Florence Pugh e Andrew Garfield sul grande schermo con una struggente storia d’amore.

We live in time porta alla luce un tema cinematograficamente narrato poco e male. Quello delle malattie terminali femminili; in questo caso specifico, del tumore ovarico. Il film è diretto da John Crowley, con un’ottima performance della più che affermata Florence Pugh e di Andrew Garfield.

Mentre esce in accappatoio per cercare una penna con cui firmare le carte del divorzio, Tobias Durand viene investito da Almut Brühl (perfetta Florence Pugh, in vesti diverse rispetto a Dune – Parte II, di cui qui la recensione). Si conoscono in ospedale quindi, i due protagonisti di questa storia d’amore travagliata, vittima prediletta di un curioso destino. Uno coperto totalmente di bende, l’altra mortificata per l’incidente. Proprio per questa ragione Almut invita Tobias e la moglie a cena nel suo ristorante stellato.
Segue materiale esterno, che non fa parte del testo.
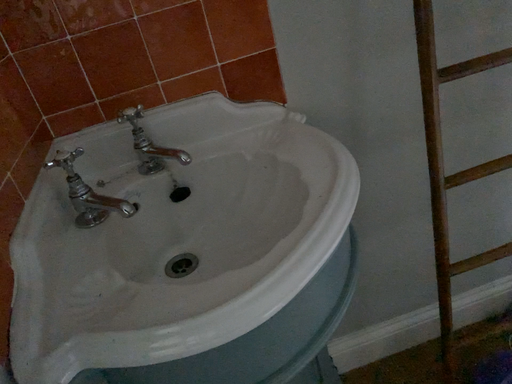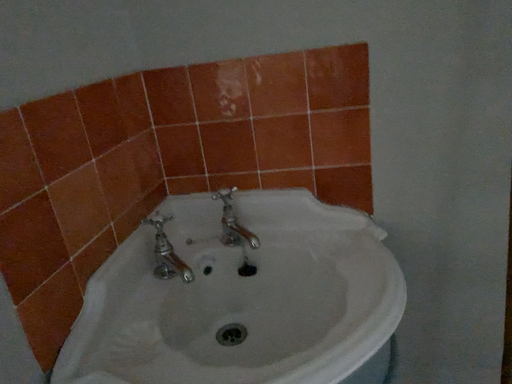
Question: Which way did the camera rotate in the video?

Choices:
 (A) rotated left
 (B) rotated right

Answer: (A)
Qualche sera più tardi il ragazzo si presenta al locale, solo, ufficializzando il divorzio dall’ex moglie. 

Quella notte Almut e Tobias tornano a casa insieme. Da quel momento inizia una relazione, talvolta interrotta da incomprensioni e piani diversi per il futuro. A spazzare via ogni cosa è la notizia appresa dalla protagonista di avere un cancro alle ovaie. Su consiglio del ginecologo, sarebbe meglio effettuare una isterectomia per prevenire un peggioramento. Visto il desiderio di Tobias di diventare genitore, Almut decide di sottoporsi al trattamento finché il suo cancro non andrà in remissione. 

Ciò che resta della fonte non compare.